The overnight ASX futures market is showing the first positive start to trading for the local market for this week well past 7am with a gain of around 4 points indicated. But that disappeared and the market looks like closing flat to a touch lower for the fourth morning in a row this week.
The optimism was maintained for most of the session and seems to have been linked to the late rally on the ASX yesterday than what happened after the close in markets in Europe and America.
The US dollar lost ground against all major currencies and the Aussie currency traded over 73 US cent, again in early Asian dealings this morning.
Gold rose to a four month closing high around $US1.187 and oil ended all but steady at just over$US46 a barrel.
Wall Street was whacked by the shock sales and earnings downgrade from Wal-Mart Stores, the world’s biggest retailer. It now sees flat sales this year instead of a small rise, and is looking at lower sales and earnings from the 2017 year for a couple of years.
The reason – higher investment in ecommerce to fight Amazon and other online retailers, higher wages. Not even a $US20 billion share buyback over the next two years helped offset the slide.
The Dow lost 0.9%, the S&P 500 shed 0.5% and the Nasdaq lost 0.3%.

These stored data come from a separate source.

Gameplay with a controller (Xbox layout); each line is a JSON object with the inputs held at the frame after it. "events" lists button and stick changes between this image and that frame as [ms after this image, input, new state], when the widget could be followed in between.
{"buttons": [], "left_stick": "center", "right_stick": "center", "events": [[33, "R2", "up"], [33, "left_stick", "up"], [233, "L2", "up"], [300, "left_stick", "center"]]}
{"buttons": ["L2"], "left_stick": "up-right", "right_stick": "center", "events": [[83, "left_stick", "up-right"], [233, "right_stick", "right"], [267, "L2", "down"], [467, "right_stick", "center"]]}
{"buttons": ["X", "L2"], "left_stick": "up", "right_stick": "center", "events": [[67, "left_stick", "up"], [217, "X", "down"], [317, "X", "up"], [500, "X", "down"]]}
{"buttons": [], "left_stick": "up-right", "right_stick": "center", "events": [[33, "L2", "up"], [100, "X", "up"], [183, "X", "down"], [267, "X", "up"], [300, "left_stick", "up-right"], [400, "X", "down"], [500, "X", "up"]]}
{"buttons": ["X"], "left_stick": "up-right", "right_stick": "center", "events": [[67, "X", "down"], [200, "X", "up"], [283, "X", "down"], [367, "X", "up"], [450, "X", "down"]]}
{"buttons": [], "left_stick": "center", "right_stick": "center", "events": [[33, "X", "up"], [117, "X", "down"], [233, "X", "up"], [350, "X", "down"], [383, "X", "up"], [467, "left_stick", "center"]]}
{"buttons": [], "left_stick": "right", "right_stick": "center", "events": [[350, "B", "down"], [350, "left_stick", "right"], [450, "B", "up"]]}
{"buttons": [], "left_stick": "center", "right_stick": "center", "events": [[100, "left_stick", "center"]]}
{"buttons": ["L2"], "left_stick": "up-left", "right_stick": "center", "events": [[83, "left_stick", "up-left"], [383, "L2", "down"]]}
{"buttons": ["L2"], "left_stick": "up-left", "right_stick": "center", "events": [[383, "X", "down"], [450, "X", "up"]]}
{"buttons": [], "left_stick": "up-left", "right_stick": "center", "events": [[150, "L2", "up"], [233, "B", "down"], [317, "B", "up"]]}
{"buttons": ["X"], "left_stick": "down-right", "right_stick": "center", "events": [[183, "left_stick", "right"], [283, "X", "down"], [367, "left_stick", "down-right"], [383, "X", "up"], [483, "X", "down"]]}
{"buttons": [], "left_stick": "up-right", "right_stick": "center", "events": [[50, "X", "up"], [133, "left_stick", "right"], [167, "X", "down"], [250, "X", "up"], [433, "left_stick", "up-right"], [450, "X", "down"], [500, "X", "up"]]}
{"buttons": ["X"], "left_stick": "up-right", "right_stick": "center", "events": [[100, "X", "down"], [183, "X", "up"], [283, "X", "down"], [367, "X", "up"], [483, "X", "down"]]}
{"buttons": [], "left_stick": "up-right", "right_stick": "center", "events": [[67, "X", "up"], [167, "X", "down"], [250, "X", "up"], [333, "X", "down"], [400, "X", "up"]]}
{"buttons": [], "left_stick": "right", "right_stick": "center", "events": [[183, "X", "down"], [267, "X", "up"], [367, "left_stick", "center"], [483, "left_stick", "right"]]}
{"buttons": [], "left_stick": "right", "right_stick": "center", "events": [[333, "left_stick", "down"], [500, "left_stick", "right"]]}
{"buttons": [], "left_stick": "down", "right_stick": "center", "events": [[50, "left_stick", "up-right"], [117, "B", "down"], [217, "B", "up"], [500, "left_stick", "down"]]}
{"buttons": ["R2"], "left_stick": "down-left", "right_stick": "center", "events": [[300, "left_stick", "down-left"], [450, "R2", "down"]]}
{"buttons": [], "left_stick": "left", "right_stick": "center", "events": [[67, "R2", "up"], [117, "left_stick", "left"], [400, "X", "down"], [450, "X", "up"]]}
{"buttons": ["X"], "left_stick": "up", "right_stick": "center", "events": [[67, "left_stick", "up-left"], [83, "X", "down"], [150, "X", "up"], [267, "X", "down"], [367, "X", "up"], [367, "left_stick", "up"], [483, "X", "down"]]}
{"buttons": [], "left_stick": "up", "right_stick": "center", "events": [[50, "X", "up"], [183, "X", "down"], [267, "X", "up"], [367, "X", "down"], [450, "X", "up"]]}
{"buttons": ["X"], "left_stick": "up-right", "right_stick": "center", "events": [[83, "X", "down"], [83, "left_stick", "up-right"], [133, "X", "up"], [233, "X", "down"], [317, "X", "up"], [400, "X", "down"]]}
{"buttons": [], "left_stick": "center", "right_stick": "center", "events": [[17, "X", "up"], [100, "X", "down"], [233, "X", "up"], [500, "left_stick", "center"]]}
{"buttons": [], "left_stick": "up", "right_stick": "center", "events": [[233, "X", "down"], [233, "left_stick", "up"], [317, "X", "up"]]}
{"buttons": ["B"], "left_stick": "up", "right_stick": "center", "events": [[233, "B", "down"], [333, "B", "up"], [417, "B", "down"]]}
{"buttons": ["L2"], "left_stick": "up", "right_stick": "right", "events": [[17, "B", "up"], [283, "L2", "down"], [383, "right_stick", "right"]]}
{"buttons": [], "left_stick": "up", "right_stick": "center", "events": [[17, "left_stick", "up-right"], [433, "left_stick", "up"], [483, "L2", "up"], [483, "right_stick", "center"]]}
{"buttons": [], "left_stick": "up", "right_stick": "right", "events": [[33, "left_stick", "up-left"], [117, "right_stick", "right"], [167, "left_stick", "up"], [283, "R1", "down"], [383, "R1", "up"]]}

Wal-Mart shares fell by 10% at the close, cutting $US21 billion from its market cap and knocking 40 points from the Dow and helping drag the S&P 500 sharply lower. It was the biggest one day fall for Wal-Mart since 1988, according to Bloomberg data.
Wal-Mart’s fall dragged other retailers lower and cast doubt on US growth, according to analysts. Weak Chinese inflation for September didn’t help (although producer prices remained in deep deflation and is the bigger continuing problem).
US sentiment was not helped by a surprisingly weak report fron Netflix with subscriber growth under forecasts the shares fell by up to 11% in after hours trading.
US bond yields fell to five month lows as investors pushed back the chances of a rate rise from the Fed – evidence of a growing split on the Fed, with more senior officials calling for an increase to be delayed this week helped change opinion.